The first five values on each line are the x predictors. The last value on each line is the target y variable to predict. The demo creates a k-NN regression model, evaluates the model accuracy on the training and test data, and then uses the model to predict the target y value for a new, previously unseen data item. The demo output is:

Creating k-NN model, k=4
Accuracy train (within 0.15): 0.7950
Accuracy test (within 0.15): 0.7750
Predicting for: [0.7462, 0.4006, -0.0590, 0.6543, -0.0083]
y = 0.2137

The k-NN regression technique is very simple. To make a prediction for some input vector x, you examine the training / reference data and find the k-closest items to x. The value of k is often set to 3 or 5, and it must be determined by trial and error. The predicted y value is the average of the known y values of the close items in the training data.

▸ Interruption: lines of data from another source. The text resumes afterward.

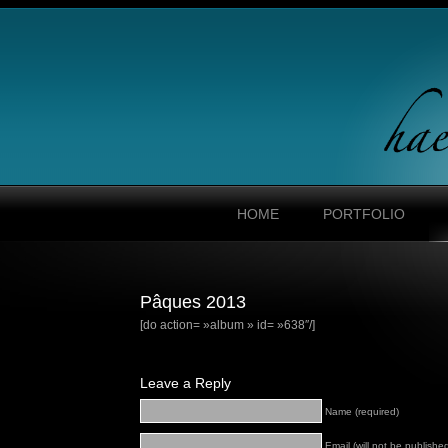
HOME
PORTFOLIO
Pâques 2013
[do action= »album » id= »638″/]
Leave a Reply
Name (required)
Email (will not be published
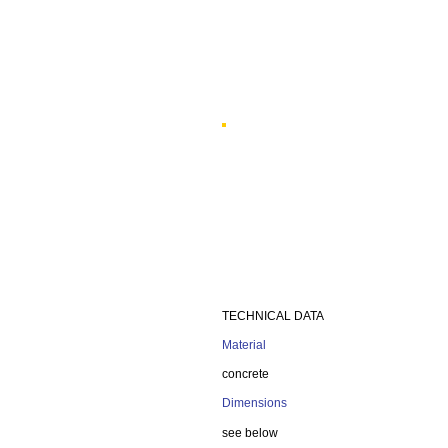
TECHNICAL DATA
Material
concrete
Dimensions
see below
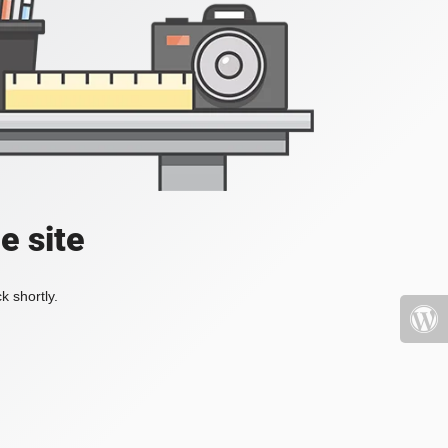
e site
k shortly.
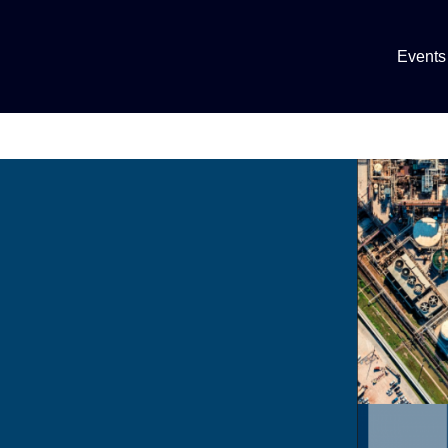
Events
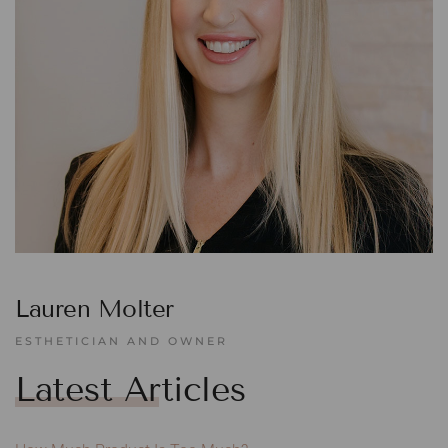
Lauren Molter
ESTHETICIAN AND OWNER
Latest Articles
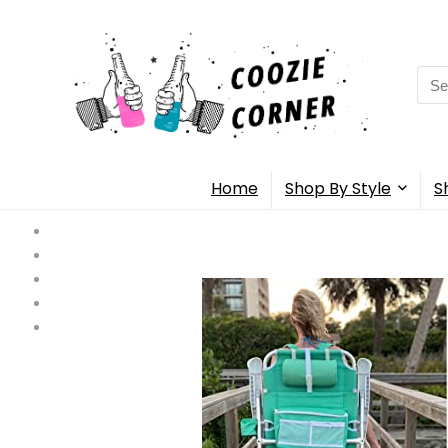
Sea
for:
Home
Shop By Style
S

In the early days of machine learning, several variations of k-NN regression were explored, for example, weighting the predicted value by the distances to the nearest neighbors. In most cases, the added complexity of these variations does not significantly improve k-NN regression and so the variations are not widely used today.



It’s unlikely that Earth has near neighbors with intelligent life. But that didn’t stop one of my all time favorite cartoonists, Gahan Wilson (1930-2019) from speculating.